■ **Exercise instructions**:
1: Answer these from the passage on neural network paths below, one line each:
(a) What can the system process to generate a portion of the network output?
(b) Which term does the specification use in connection with systems and computer program components?
(c) What can the computer storage medium be?
2: Write the next part of the passage on neural network paths below, starting after its final sentence.

■ **Excerpt**:
#####

For each portion of the network output, the system generates, using the respective proper subset of the plurality of components included in the respective path, the portion of the network output (step 506). For example, the portion of the network output can be generated by the system based on processing (i) network input, (ii) one or more immediately preceding portions of the network output that have already been generated, or both (i) and (ii) using the respective subset of the plurality of components included in the respective path.

In particular, the neural network uses only the components of the neural networks that are in the respective proper subset included in the respective path, i.e., not any of the remaining, unselected components that are excluded from the respective path, and thus are not included in the respective proper subset, to generate each portion of the network output.

Thus, the network output can be an output sequence that includes a sequence of tokens that are generated by using a smaller subset of all parameters of the neural network. Further, when different paths are selected for the plurality of portions of the network output, the network output can be an output sequence that includes a sequence of tokens that are generated by different paths—and hence different combination of components—of the neural network.

This specification uses the term “configured” in connection with systems and computer program components. For a system of one or more computers to be configured to perform particular operations or actions means that the system has installed on it software, firmware, hardware, or a combination of them that in operation cause the system to perform the operations or actions. For one or more computer programs to be configured to perform particular operations or actions means that the one or more programs include instructions that, when executed by data processing apparatus, cause the apparatus to perform the operations or actions.

Embodiments of the subject matter and the functional operations described in this specification can be implemented in digital electronic circuitry, in tangibly-embodied computer software or firmware, in computer hardware, including the structures disclosed in this specification and their structural equivalents, or in combinations of one or more of them. Embodiments of the subject matter described in this specification can be implemented as one or more computer programs, i.e., one or more modules of computer program instructions encoded on a tangible non-transitory storage medium for execution by, or to control the operation of, data processing apparatus. The computer storage medium can be a machine-readable storage device, a machine-readable storage substrate, a random or serial access memory device, or a combination of one or more of them. Alternatively or in addition, the program instructions can be encoded on an artificially generated propagated signal, e.g., a machine-generated electrical, optical, or electromagnetic signal, that is generated to encode information for transmission to suitable receiver apparatus for execution by a data processing apparatus.

#####

■ **Information provided**:
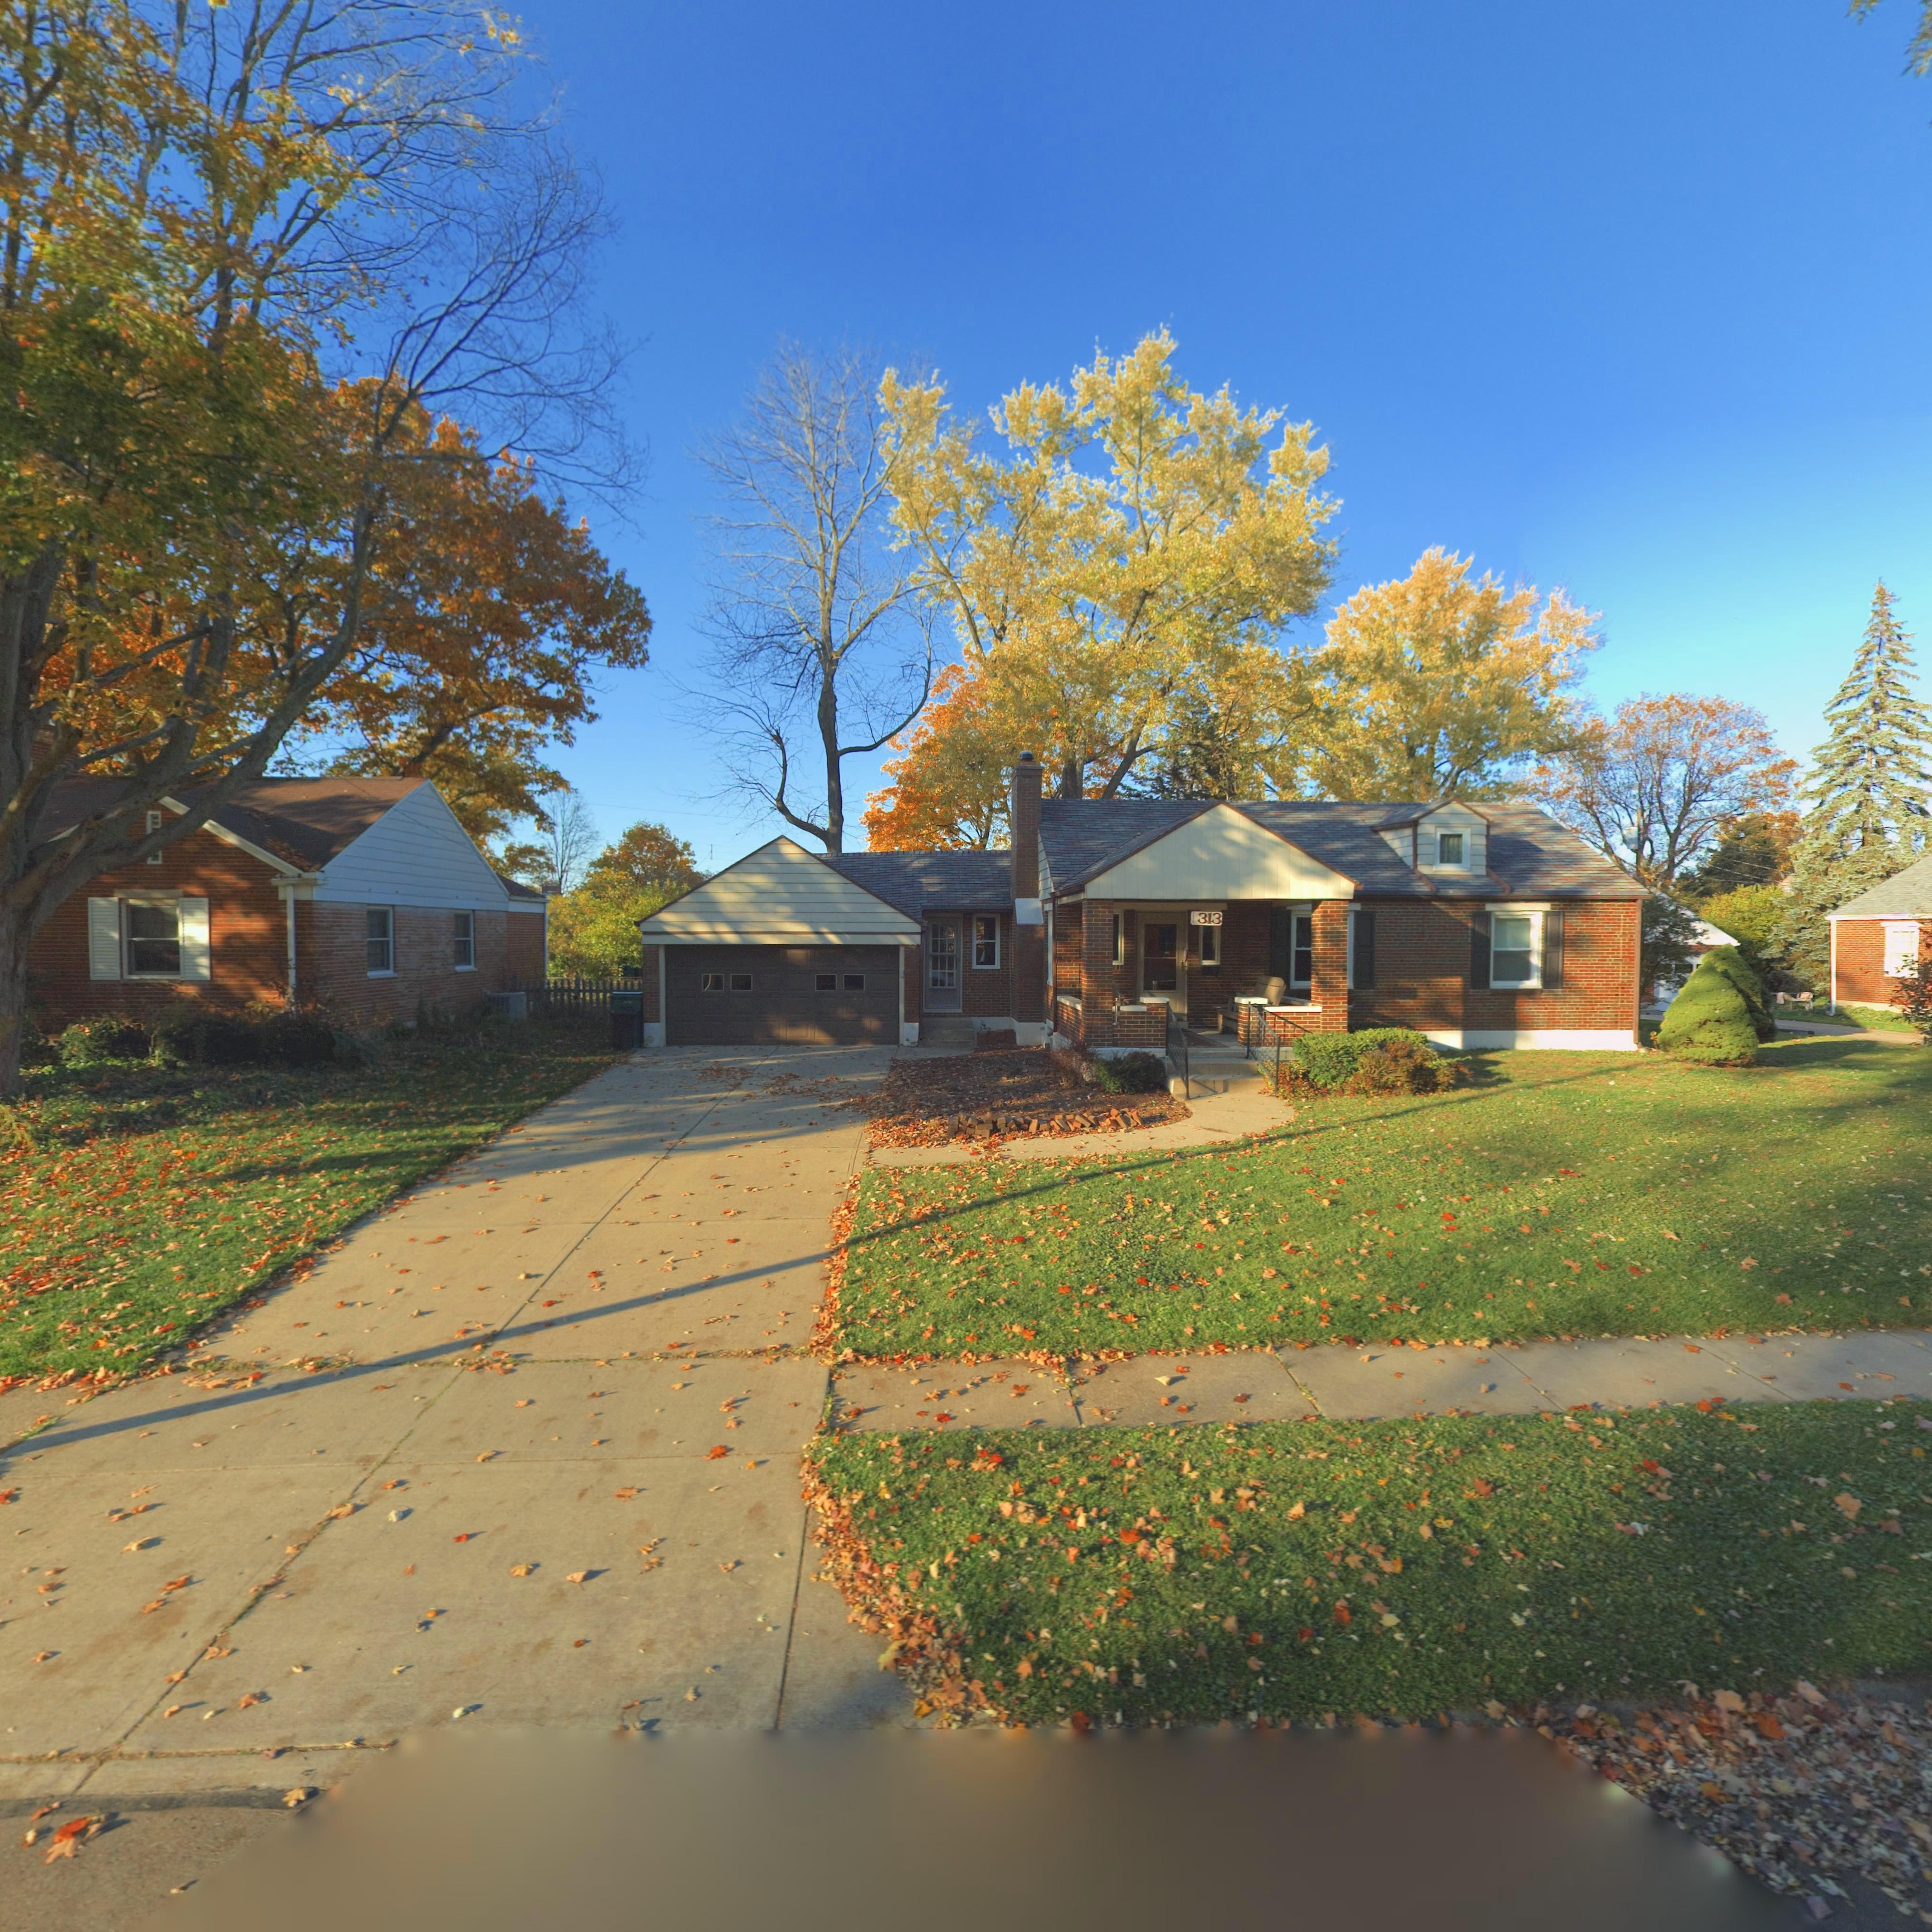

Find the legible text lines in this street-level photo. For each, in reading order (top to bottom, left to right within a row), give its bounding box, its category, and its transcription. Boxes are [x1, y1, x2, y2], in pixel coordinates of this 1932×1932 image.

#####

■ **Task results**:
1:
(a) The network input, one or more immediately preceding portions of the network output that have already been generated, or both.
(b) "Configured."
(c) A machine-readable storage device, a machine-readable storage substrate, a random or serial access memory device, or a combination of one or more of them.

2:
The term “data processing apparatus” refers to data processing hardware and encompasses all kinds of apparatus, devices, and machines for processing data, including by way of example a programmable processor, a computer, or multiple processors or computers. The apparatus can also be, or further include, special purpose logic circuitry, e.g., an FPGA (field programmable gate array) or an ASIC (application specific integrated circuit). The apparatus can optionally include, in addition to hardware, code that creates an execution environment for computer programs, e.g., code that constitutes processor firmware, a protocol stack, a database management system, an operating system, or a combination of one or more of them.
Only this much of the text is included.